Between them stood the singer. She was a pale brunette, slight and graceful, and apparently not more than twenty-five years of age. The somewhat severe oval of her face was relieved by a pair of bright black eyes that seemed to grow larger as she sang. One hand rested gently on the shoulder of the girl at the piano, and with this she seemed to keep time, pressing gently on the shoulder of the performer to stimulate her zeal. And that hand was delicious!

A hymn by Palestrina had succeeded the Bach prelude. It was a quartette, to which two new voices lent their aid. The old priest laid aside his violoncello, stood up, took off his spectacles, and his deep bass completed the full measure of the melody.

After the quartette followed a few moments of general conversation, during which—after embracing the child pianist, who immediately left the room—the songstress walked to the window. She leaned out as if to breathe the fresh air, and her profile was sharply relieved against the bright light behind her, in which the others formed a group around the priest, who once more donned his spectacles, and drew from his pocket a paper that appeared to be a manuscript.
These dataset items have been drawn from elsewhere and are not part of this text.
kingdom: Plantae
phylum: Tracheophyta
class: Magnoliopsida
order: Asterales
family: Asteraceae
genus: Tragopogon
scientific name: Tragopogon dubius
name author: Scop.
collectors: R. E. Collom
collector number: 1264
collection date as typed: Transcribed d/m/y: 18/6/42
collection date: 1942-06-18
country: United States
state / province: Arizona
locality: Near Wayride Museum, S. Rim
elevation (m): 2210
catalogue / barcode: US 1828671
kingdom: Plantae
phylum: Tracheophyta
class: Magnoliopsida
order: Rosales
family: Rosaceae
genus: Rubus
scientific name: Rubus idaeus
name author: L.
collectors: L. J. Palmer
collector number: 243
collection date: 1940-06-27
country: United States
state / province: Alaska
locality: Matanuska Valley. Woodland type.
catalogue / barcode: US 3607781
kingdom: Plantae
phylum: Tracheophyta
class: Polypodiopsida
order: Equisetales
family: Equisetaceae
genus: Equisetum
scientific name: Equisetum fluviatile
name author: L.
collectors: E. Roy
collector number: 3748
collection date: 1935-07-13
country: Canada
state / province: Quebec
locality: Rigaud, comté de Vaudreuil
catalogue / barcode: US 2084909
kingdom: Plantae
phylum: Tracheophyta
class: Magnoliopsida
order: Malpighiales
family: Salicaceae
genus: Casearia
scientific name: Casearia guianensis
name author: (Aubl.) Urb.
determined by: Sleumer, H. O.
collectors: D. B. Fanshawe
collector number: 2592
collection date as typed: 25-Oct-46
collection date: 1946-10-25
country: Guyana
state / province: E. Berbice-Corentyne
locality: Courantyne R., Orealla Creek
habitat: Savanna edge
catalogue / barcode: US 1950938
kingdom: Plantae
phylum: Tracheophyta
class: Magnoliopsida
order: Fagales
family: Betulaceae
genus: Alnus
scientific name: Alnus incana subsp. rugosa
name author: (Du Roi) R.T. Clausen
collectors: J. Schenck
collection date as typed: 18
The lady leaned from the window, gently fanning herself, as she looked now at the sky, now at the dark landscape. Camors imagined he could distinguish her gentle breathing above the sound of the fan; and leaning eagerly forward for a better view, he caused the leaves to rustle slightly. She started at the sound, then remained immovable, and the fixed position of her head showed that her gaze was fastened upon the oak in which he was concealed.

He felt the awkwardness of his position, but could not judge whether or not he was visible to her; but, under the danger of her fixed regard, he passed the most painful moments of his life.

She turned into the room and said, in a calm voice, a few words which brought three or four of her friends to the window; and among them Camors recognized the old man with the violin.